**TASKS TO CARRY OUT:**
1. Answer these from the Common Loaf passage below:
(a) Who gave Maureen Fraser an honorary Tribal Parks Allies designation?
(b) During the uprising, what did the bakery supply to the protest camps?
(c) What does the passage call "the mistake"?
2. Write out the part of the Common Loaf passage below starting at "As a visitor" and ending at "this wild landscape.", keeping every word the same.
3. Take the Common Loaf passage below further, picking up after its final sentence.

**EXTRACT:**

Arriving at another Tribal Park Ally business, Common Loaf Bake Shop, travelers are greeted by the heady aroma of fresh bread and coffee instead of photos, but these places are no less devoted to the cause. Maureen Fraser, the owner of Common Loaf, was one of the Tla-o-qui-aht’s original allies, a key figure in the decades-long Clayoquot protests and an original member of Friends of Clayoquot Sound.
“Moses Martin gave me an honorary Tribal Parks Allies designation,” says Fraser. Throughout the uprising, the bakery supplied food to protest camps and acted as a place of refuge. “Everyone that lives and visits this area is benefiting from the fact that First Nations have been guardians of this landscape for thousands of years,” says Fraser. “I regard the Tribal Park Allies program as an acknowledgment of that.”
A core tenet of Tribal Parks Allies is the notion that reconciliation begins at a community level. “Reconciliation starts with each individual learning and trying to comprehend what has happened up until now in Canada, and then doing what they can to rectify the injustices,” says Fraser. “I hope travelers will start to pay attention to businesses that are supporting First Nation aspirations in the same way that they’re paying attention to the places that are serving wild seafood,” explains Fraser.
As a visitor or local, the close connection to the land in Tofino is undeniable. A sense of reverence before nature is easily felt in the morning veil of fog and in the cold, choppy ocean surf. In the briny flavor of fresh oysters, and in the towering old-growth trees that reach for a grey, coastal sky. The mistake is to see ourselves as separate from this wild landscape.

**COLLECTED MATERIAL:**
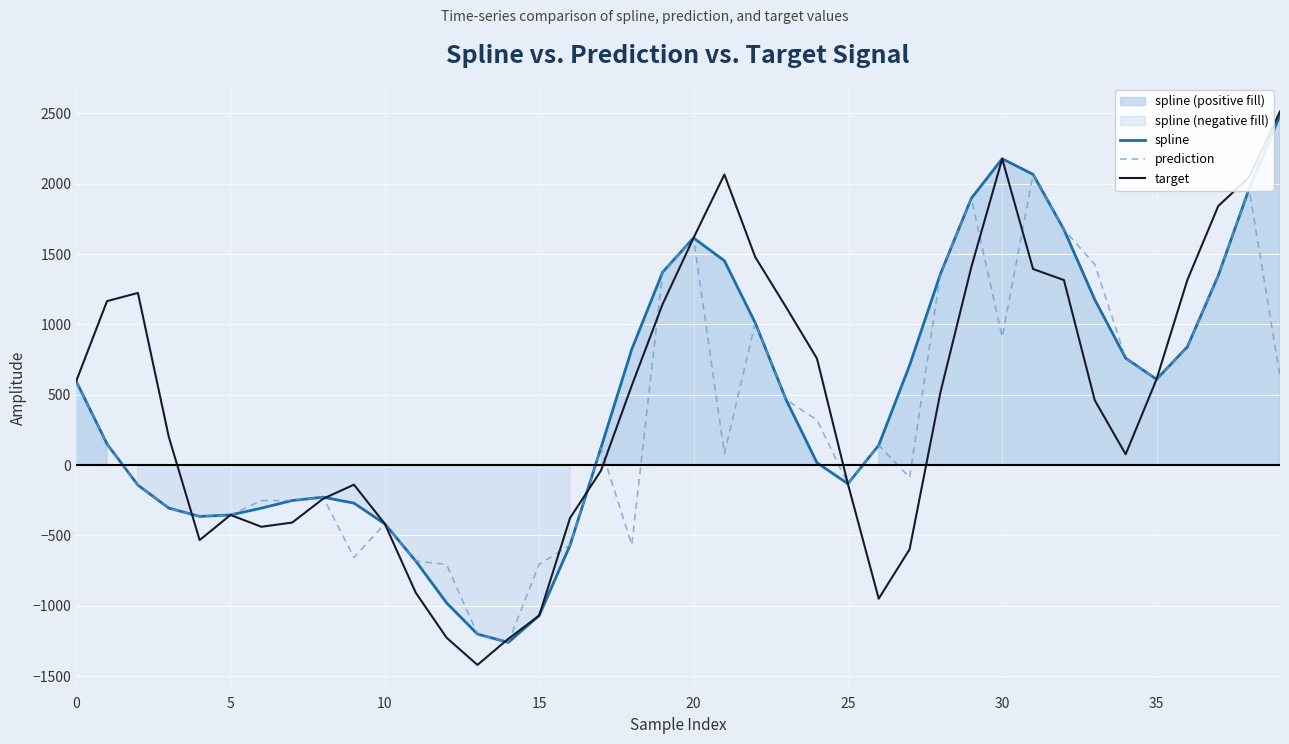

True or false: prediction has more than 2 points higher than both neighbors.

True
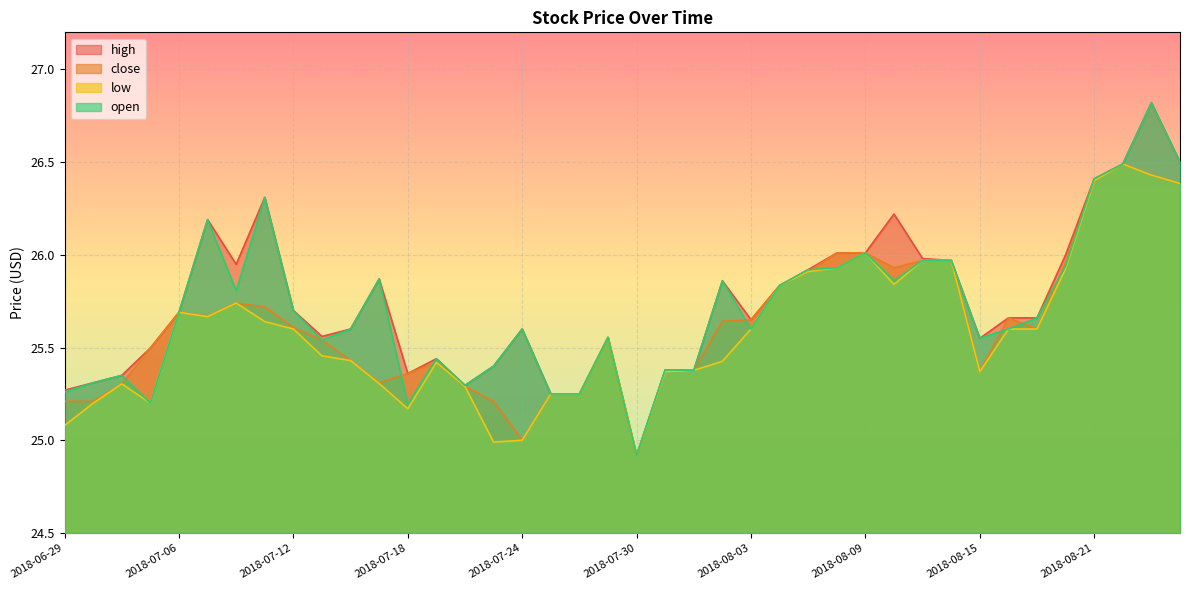

How many values in the open series exceed 25?

39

**RESULTS IN ORDER:**
1.
(a) Moses Martin
(b) Food
(c) Seeing ourselves as separate from this wild landscape

2.
As a visitor or local, the close connection to the land in Tofino is undeniable. A sense of reverence before nature is easily felt in the morning veil of fog and in the cold, choppy ocean surf. In the briny flavor of fresh oysters, and in the towering old-growth trees that reach for a grey, coastal sky. The mistake is to see ourselves as separate from this wild landscape.

3.
“We’re trying to reconceptualize conservation in that way,” says Hockin-Grant. “The difference between a national park like Pacific Rim National Park Reserve and a Tribal Park is that for Tribal Park communities, people have to be recognized and accounted for as a keystone species in the ecosystem,” explains Hockin-Grant. “Beyond any natural processes, it’s political decisions and community decisions that lead to the enrichment or degradation of an ecological system.”
Even living through a violent cultural genocide and systemic racism that persists to this day, Martin is hopeful about rebuilding First Nations’ relationship with Canada’s non-Indigenous people. A courageous, compassionate choice that should inspire a desire for meaningful reconciliation within us all. “The other main principle we live by as First Nations is ‘heshook-ish-tsawalk’,” says Martin, gesturing across Clayoquot Sound from behind the wheel of his motorboat. “It means everything is one, we are all connected.”